На глазах выступили слёзы, но Костя списал это на пыль. Обувь решил не снимать. Проходить в квартиру дальше – тоже не решился. Достал телефон, нашёл в интернете номер клининговой компании и заказал уборку на завтра. Ещё пару секунд он всматривался в глубь коридора впереди, но темнота так и оставалась темнотой. Найдя в себе смелость, Костя оставил небольшой чемодан стоять у двери, закрыл её и прошел внутрь.
Гостиная, как и раньше, больше служила библиотекой. У стен шкафы, набитые всевозможными книгами. Начиная полным собранием энциклопедии, заканчивая Гюго, Лондоном и, конечно, спрятанным на самых верхних полках Кингом, Лавкрафтом, которых так обожала мама. Кажется, они оба не знали, как эти книги появлялись дома. Просто в какой–то день оказывались на полках. Костя не спрашивал. Не хотел рушить эту иллюзию загадки. Лестница на втором этаже была другая, наверное, одно из немногих отличий. Они поменяли деревянные ступеньки на каменные. Это снова придало дому вид музейного экспоната, не хватало только ковра. Направо – кухня со столовой, дверь, ведущая в подвал. Всегда запертая. Налево – оранжерея. Так мама называла её. На самом же деле это была обычная небольшая комната без специального освещения или окон во всю стену. Просто она, София Юрьевна, любила ухаживать за цветами. Они будто тянулись к ней, росли лучше в её присутствии. Будто им нужен был свет, вода, земля и её прикосновения для полноценной жизни. Об этом знали все близкие и друзья, поэтому очень быстро самых разных растений стало так много, что решено было отдать им целую комнату. А за ней ванная. Нижняя. Вверх по лестнице – ещё одна ванная, кабинет отца, родительская спальня, комната Кости, вторая лестница, которая служила входом для соседей сверху, пристроенная, некрасиво вырубленная. Ей давно никто не пользовался. Аккуратно, будто боясь, что ступени под ним провалится, он поднялся вверх. Двери закрыты. Пустой коридор. Ещё тогда эти темные обои казались ему мрачными, но теперь, годы спустя, они окончательно такими стали. Самые страшные дома с приведениями когда–то были обычными новыми застройками с белыми стенами, приветливым эхо и обещанием счастливой жизни.
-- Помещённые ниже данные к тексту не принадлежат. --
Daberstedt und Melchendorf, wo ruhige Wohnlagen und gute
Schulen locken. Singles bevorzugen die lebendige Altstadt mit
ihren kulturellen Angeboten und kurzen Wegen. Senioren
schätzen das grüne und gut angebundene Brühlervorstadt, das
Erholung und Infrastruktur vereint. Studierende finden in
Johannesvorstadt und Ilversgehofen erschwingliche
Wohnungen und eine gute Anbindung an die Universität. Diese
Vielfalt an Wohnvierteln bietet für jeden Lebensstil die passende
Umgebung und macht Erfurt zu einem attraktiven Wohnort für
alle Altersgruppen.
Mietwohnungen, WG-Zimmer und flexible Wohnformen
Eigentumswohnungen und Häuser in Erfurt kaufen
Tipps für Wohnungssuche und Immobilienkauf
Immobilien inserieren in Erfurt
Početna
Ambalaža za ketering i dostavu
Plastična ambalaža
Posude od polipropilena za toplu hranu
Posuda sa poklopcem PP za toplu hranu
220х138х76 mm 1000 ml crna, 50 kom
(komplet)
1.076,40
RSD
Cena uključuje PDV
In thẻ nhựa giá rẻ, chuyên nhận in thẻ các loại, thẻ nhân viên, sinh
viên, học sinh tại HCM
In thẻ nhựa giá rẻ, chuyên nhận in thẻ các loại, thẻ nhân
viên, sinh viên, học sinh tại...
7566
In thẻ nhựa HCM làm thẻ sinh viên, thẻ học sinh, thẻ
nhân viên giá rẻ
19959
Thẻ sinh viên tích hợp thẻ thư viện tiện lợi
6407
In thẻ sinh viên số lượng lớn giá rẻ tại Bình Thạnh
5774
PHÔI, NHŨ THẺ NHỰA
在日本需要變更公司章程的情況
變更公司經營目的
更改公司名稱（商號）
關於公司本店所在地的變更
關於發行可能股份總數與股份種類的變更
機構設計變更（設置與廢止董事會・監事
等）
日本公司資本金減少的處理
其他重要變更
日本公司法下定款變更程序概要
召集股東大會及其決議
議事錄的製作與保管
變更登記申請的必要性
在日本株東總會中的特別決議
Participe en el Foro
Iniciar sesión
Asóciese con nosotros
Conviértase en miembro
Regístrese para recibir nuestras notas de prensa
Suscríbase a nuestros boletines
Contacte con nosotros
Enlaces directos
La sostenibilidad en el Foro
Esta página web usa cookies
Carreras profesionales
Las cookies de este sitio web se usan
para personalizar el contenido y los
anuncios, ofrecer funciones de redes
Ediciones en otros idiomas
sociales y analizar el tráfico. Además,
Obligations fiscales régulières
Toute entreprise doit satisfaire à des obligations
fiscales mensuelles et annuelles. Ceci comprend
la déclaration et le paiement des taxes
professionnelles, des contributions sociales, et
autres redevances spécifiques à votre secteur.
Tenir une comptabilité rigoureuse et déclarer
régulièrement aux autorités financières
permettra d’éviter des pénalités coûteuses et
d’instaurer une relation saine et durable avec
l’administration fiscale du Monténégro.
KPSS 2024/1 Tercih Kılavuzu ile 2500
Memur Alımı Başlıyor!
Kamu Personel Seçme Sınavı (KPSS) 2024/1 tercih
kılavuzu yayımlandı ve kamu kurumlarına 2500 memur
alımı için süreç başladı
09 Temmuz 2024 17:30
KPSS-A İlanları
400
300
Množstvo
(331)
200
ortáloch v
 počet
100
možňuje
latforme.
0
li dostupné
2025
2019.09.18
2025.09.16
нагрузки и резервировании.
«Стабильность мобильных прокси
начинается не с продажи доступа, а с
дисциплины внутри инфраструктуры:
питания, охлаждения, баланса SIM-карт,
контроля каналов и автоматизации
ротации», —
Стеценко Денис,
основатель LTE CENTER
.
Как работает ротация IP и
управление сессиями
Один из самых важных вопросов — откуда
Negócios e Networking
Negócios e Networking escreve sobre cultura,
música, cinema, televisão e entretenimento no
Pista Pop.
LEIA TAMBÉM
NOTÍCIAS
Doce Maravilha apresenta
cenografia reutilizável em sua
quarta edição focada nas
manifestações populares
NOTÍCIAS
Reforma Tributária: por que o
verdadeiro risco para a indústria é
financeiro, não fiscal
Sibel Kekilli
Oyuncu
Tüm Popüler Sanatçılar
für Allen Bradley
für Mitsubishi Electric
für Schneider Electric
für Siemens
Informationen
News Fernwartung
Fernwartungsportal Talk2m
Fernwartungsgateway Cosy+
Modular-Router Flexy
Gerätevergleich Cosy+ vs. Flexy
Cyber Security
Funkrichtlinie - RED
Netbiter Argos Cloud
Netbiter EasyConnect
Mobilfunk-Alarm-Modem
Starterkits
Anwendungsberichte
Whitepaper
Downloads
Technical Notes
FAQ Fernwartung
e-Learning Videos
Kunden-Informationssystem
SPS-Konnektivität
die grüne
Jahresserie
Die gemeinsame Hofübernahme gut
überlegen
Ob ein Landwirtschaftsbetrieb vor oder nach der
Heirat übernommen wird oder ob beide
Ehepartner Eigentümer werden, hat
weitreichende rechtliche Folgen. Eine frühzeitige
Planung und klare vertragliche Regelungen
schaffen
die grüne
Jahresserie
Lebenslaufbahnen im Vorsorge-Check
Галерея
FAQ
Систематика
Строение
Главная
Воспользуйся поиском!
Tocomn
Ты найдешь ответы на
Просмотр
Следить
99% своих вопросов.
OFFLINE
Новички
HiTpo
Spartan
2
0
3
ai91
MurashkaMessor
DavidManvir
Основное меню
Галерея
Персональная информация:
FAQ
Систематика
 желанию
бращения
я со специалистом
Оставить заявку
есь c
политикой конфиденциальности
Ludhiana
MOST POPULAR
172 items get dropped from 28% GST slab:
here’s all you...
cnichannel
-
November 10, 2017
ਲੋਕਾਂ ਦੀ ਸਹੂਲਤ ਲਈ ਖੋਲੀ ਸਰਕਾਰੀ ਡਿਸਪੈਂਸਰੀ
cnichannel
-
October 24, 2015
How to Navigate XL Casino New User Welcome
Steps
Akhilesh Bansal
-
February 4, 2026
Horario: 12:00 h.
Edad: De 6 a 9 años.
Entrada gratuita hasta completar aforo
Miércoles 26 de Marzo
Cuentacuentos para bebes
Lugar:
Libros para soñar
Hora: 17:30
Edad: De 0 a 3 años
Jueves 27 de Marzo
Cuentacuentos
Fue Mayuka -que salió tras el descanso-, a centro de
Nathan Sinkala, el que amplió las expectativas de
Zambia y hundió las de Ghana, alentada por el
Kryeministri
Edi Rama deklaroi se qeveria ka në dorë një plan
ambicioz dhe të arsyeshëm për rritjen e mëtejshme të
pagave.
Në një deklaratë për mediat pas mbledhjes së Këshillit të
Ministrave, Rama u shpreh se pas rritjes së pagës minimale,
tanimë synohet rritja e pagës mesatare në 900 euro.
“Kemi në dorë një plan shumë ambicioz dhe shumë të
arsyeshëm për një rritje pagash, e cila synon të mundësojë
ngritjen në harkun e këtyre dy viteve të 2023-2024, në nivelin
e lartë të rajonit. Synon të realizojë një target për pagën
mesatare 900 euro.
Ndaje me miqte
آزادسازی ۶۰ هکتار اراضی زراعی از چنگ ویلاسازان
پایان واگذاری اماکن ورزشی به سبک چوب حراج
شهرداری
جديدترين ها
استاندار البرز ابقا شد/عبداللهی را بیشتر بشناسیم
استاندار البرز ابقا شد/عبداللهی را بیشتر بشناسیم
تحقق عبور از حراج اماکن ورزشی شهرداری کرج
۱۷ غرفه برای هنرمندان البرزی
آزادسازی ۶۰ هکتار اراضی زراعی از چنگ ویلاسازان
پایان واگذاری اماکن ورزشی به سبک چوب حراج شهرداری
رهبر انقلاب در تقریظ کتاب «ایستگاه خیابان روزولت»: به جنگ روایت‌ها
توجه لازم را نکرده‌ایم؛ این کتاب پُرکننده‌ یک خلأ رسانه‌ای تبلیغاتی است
Сначала он зашел в свою комнату. Здесь, как он и думал, теперь располагались разные ненужные вещи. Коробки, наполненные барахлом, которое слишком тяжело было выкинуть (старые игрушки, школьные тетрадки, памятные безделушки), отцовские снасти для рыбалки и удочка, печатная машинка, бережно стоящая отдельно в чехле. Отец очень ценил её, иногда даже печатал на ней вместо компьютера. Старые плакаты со школы все ещё висели на своих местах, письменный стол завален перевязанными стопками бумаг: дневники, записные книжки, распечатки статей. Даже сразу не понять чьего там больше – отцовского или матери.